» **Problems to solve**
A - From the article on David Johnston's resignation, reproduce the passage starting with "David Johnston resigns" and going on through "in the letter.".
B - Translate this sentence from the article on David Johnston's resignation into French: "Foreign interference special rapporteur David Johnston has resigned, CTV News has confirmed."

» **Selected excerpt**
§

David Johnston resigns as foreign interference special rapporteur, citing 'highly partisan atmosphere'
Foreign interference special rapporteur David Johnston has resigned, CTV News has confirmed. In a letter to Prime Minister Justin Trudeau, Johnston cited the intense politicization of his appointment and work, as the reason for his coming departure.
"When I undertook the task of Independent Special Rapporteur on Foreign Interference, my objective was to help build trust in our democratic institutions. I have concluded that, given the highly partisan atmosphere around my appointment and work, my leadership has had the opposite effect," Johnston said in the letter.
"I am therefore tendering my resignation, effective no later than the end June 2023, or as soon as I deliver a brief final report, which I hope to be earlier."
The Privy Council Office (PCO) confirmed in a separate statement on Friday evening that the government had received Johnston's resignation, and thanked the "accomplished public servant" for his work to-date and his "enduring commitment to Canada and Canadians."

§

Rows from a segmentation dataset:

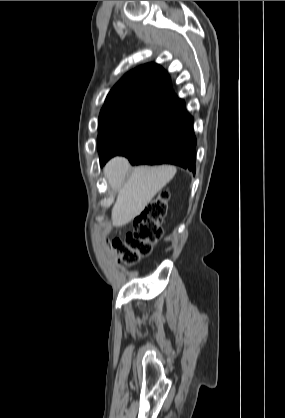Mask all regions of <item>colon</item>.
Wrapping results in <instances>:
<instances>
[{"instance_id":"colon-1","label":"colon","mask_w":285,"mask_h":418,"mask_svg":"<svg viewBox=\"0 0 285 418\" xmlns=\"http://www.w3.org/2000/svg\"><path fill=\"white\" fill-rule=\"evenodd\" d=\"M168 191H162L149 203L148 207L138 215L131 230L122 237H114L111 247L122 258L125 264L131 265L151 254L156 242L161 239L163 231L161 222L167 214Z\"/></svg>"}]
</instances>
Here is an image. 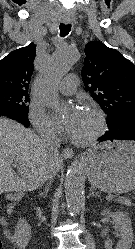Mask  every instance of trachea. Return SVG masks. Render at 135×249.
<instances>
[{
    "mask_svg": "<svg viewBox=\"0 0 135 249\" xmlns=\"http://www.w3.org/2000/svg\"><path fill=\"white\" fill-rule=\"evenodd\" d=\"M59 29H60V36L64 37L69 34L71 30V24L60 23Z\"/></svg>",
    "mask_w": 135,
    "mask_h": 249,
    "instance_id": "3493384b",
    "label": "trachea"
}]
</instances>
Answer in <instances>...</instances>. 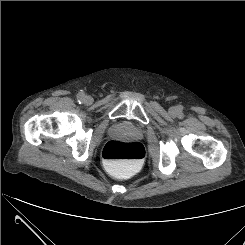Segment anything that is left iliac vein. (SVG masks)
Segmentation results:
<instances>
[{
	"instance_id": "4c4485c4",
	"label": "left iliac vein",
	"mask_w": 245,
	"mask_h": 245,
	"mask_svg": "<svg viewBox=\"0 0 245 245\" xmlns=\"http://www.w3.org/2000/svg\"><path fill=\"white\" fill-rule=\"evenodd\" d=\"M169 113H170L171 115H176V114H177V108H176V107H171V108L169 109Z\"/></svg>"
}]
</instances>
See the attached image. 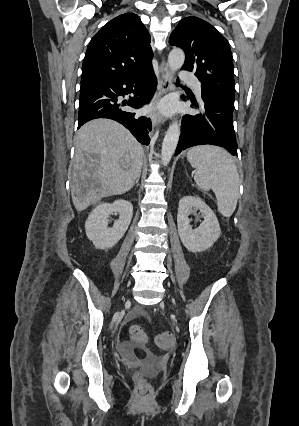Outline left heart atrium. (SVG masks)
Returning a JSON list of instances; mask_svg holds the SVG:
<instances>
[{
    "instance_id": "1",
    "label": "left heart atrium",
    "mask_w": 299,
    "mask_h": 426,
    "mask_svg": "<svg viewBox=\"0 0 299 426\" xmlns=\"http://www.w3.org/2000/svg\"><path fill=\"white\" fill-rule=\"evenodd\" d=\"M161 108L164 112L169 113L171 111V103L169 101H164L161 104Z\"/></svg>"
}]
</instances>
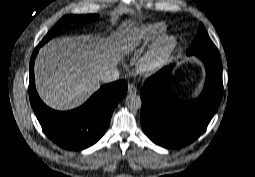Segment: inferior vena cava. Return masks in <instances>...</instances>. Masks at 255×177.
Segmentation results:
<instances>
[{"mask_svg": "<svg viewBox=\"0 0 255 177\" xmlns=\"http://www.w3.org/2000/svg\"><path fill=\"white\" fill-rule=\"evenodd\" d=\"M119 70L116 66H110L101 74L100 78L103 82L109 83L119 79Z\"/></svg>", "mask_w": 255, "mask_h": 177, "instance_id": "obj_1", "label": "inferior vena cava"}]
</instances>
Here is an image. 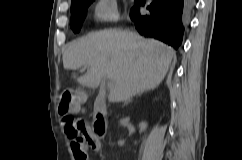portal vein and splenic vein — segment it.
Returning a JSON list of instances; mask_svg holds the SVG:
<instances>
[{"mask_svg":"<svg viewBox=\"0 0 242 160\" xmlns=\"http://www.w3.org/2000/svg\"><path fill=\"white\" fill-rule=\"evenodd\" d=\"M108 83H107V86L108 88H112L113 87V81L108 77Z\"/></svg>","mask_w":242,"mask_h":160,"instance_id":"18ae733b","label":"portal vein and splenic vein"}]
</instances>
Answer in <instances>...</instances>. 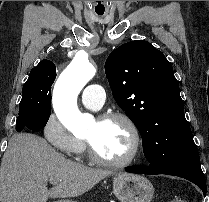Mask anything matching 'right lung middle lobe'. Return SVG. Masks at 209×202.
Masks as SVG:
<instances>
[{
    "mask_svg": "<svg viewBox=\"0 0 209 202\" xmlns=\"http://www.w3.org/2000/svg\"><path fill=\"white\" fill-rule=\"evenodd\" d=\"M56 76H34L29 78L22 89L19 117L16 130L43 128L51 114V86Z\"/></svg>",
    "mask_w": 209,
    "mask_h": 202,
    "instance_id": "dd1d6c3e",
    "label": "right lung middle lobe"
}]
</instances>
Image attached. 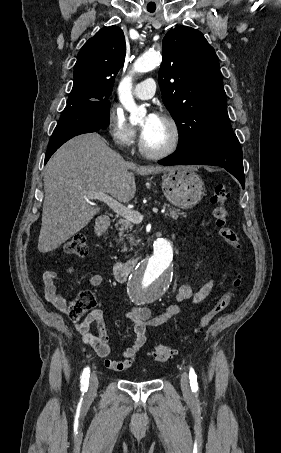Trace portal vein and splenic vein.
Returning a JSON list of instances; mask_svg holds the SVG:
<instances>
[{"label":"portal vein and splenic vein","mask_w":281,"mask_h":453,"mask_svg":"<svg viewBox=\"0 0 281 453\" xmlns=\"http://www.w3.org/2000/svg\"><path fill=\"white\" fill-rule=\"evenodd\" d=\"M85 198H96V200H103V202H106L114 212H117V214H120V216H123V218H126V220H131V222H141L143 220V214H140L138 210H132V208H127V206H124V204H121V202H118V200H115V198H112V196H109V194H106V192H95V190H88L86 192ZM152 214H156L158 212V208H152Z\"/></svg>","instance_id":"obj_1"}]
</instances>
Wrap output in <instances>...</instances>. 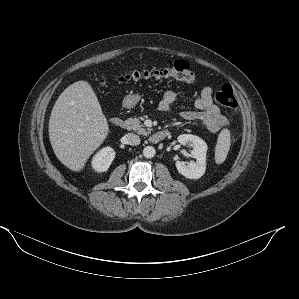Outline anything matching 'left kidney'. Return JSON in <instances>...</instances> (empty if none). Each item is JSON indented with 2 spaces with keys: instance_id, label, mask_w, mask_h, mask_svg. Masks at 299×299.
<instances>
[{
  "instance_id": "5707ae66",
  "label": "left kidney",
  "mask_w": 299,
  "mask_h": 299,
  "mask_svg": "<svg viewBox=\"0 0 299 299\" xmlns=\"http://www.w3.org/2000/svg\"><path fill=\"white\" fill-rule=\"evenodd\" d=\"M181 145H189L193 149L191 155L196 161L186 164L183 161H176L175 165L178 172L189 179H199L203 176L206 169L207 144L200 137L192 134H182L178 136Z\"/></svg>"
}]
</instances>
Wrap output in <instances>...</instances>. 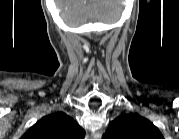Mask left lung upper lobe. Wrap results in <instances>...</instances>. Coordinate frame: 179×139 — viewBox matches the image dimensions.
<instances>
[{
	"label": "left lung upper lobe",
	"instance_id": "1",
	"mask_svg": "<svg viewBox=\"0 0 179 139\" xmlns=\"http://www.w3.org/2000/svg\"><path fill=\"white\" fill-rule=\"evenodd\" d=\"M104 136L109 139H163L153 123L137 114L118 116L109 123Z\"/></svg>",
	"mask_w": 179,
	"mask_h": 139
}]
</instances>
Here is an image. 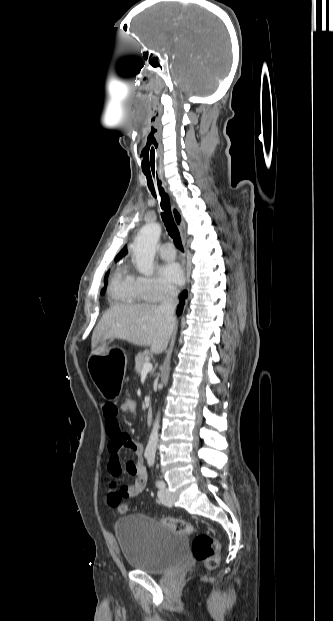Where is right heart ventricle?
Returning <instances> with one entry per match:
<instances>
[{
  "mask_svg": "<svg viewBox=\"0 0 333 621\" xmlns=\"http://www.w3.org/2000/svg\"><path fill=\"white\" fill-rule=\"evenodd\" d=\"M108 294L110 299L117 303H139L143 301L137 289L135 277L124 264L115 270L109 284Z\"/></svg>",
  "mask_w": 333,
  "mask_h": 621,
  "instance_id": "e07e8e85",
  "label": "right heart ventricle"
}]
</instances>
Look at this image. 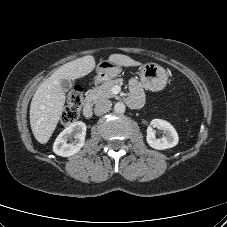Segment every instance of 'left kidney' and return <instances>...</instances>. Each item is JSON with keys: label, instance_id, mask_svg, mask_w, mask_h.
<instances>
[{"label": "left kidney", "instance_id": "left-kidney-1", "mask_svg": "<svg viewBox=\"0 0 227 227\" xmlns=\"http://www.w3.org/2000/svg\"><path fill=\"white\" fill-rule=\"evenodd\" d=\"M151 125L161 129L164 133L162 137L157 138L155 136V130H153L151 126L148 127L146 140L152 148L164 150L172 148L178 144V134L175 128L169 122L161 119H154L152 120Z\"/></svg>", "mask_w": 227, "mask_h": 227}]
</instances>
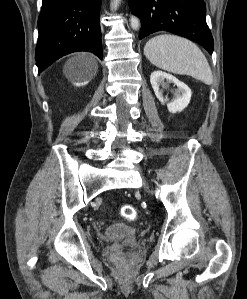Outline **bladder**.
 I'll return each instance as SVG.
<instances>
[{
  "label": "bladder",
  "mask_w": 247,
  "mask_h": 299,
  "mask_svg": "<svg viewBox=\"0 0 247 299\" xmlns=\"http://www.w3.org/2000/svg\"><path fill=\"white\" fill-rule=\"evenodd\" d=\"M138 234V230L134 227L126 224H112L108 226L104 232V238L106 240H116L127 236H133Z\"/></svg>",
  "instance_id": "1"
}]
</instances>
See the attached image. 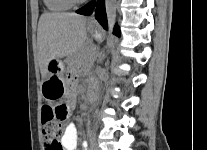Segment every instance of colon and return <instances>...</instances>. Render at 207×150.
Masks as SVG:
<instances>
[{
  "mask_svg": "<svg viewBox=\"0 0 207 150\" xmlns=\"http://www.w3.org/2000/svg\"><path fill=\"white\" fill-rule=\"evenodd\" d=\"M68 116V104H47L43 107L42 126L45 150H63L59 136L62 133V124Z\"/></svg>",
  "mask_w": 207,
  "mask_h": 150,
  "instance_id": "obj_1",
  "label": "colon"
}]
</instances>
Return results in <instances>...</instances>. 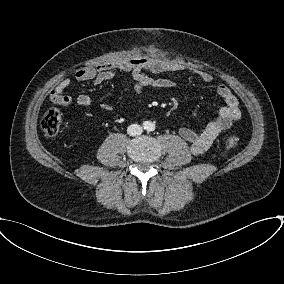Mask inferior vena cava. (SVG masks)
I'll return each instance as SVG.
<instances>
[{"mask_svg":"<svg viewBox=\"0 0 284 284\" xmlns=\"http://www.w3.org/2000/svg\"><path fill=\"white\" fill-rule=\"evenodd\" d=\"M142 131H143L142 127L138 124H131L127 128V133L130 136L140 135L142 133Z\"/></svg>","mask_w":284,"mask_h":284,"instance_id":"inferior-vena-cava-1","label":"inferior vena cava"}]
</instances>
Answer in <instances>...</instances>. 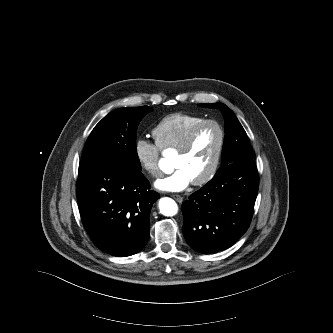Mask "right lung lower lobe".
I'll use <instances>...</instances> for the list:
<instances>
[{"label":"right lung lower lobe","instance_id":"right-lung-lower-lobe-1","mask_svg":"<svg viewBox=\"0 0 333 333\" xmlns=\"http://www.w3.org/2000/svg\"><path fill=\"white\" fill-rule=\"evenodd\" d=\"M77 197L85 229L99 249L125 257L145 246L150 210L160 195L141 171L113 161L81 162Z\"/></svg>","mask_w":333,"mask_h":333}]
</instances>
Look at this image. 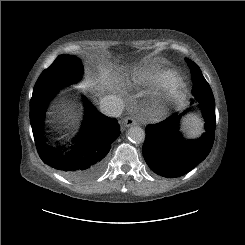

§

» **Exercise answers**
A -
David Johnston resigns as foreign interference special rapporteur, citing 'highly partisan atmosphere'
Foreign interference special rapporteur David Johnston has resigned, CTV News has confirmed. In a letter to Prime Minister Justin Trudeau, Johnston cited the intense politicization of his appointment and work, as the reason for his coming departure.
"When I undertook the task of Independent Special Rapporteur on Foreign Interference, my objective was to help build trust in our democratic institutions. I have concluded that, given the highly partisan atmosphere around my appointment and work, my leadership has had the opposite effect," Johnston said in the letter.

B - Le rapporteur spécial sur l'ingérence étrangère, David Johnston, a démissionné, a confirmé CTV News.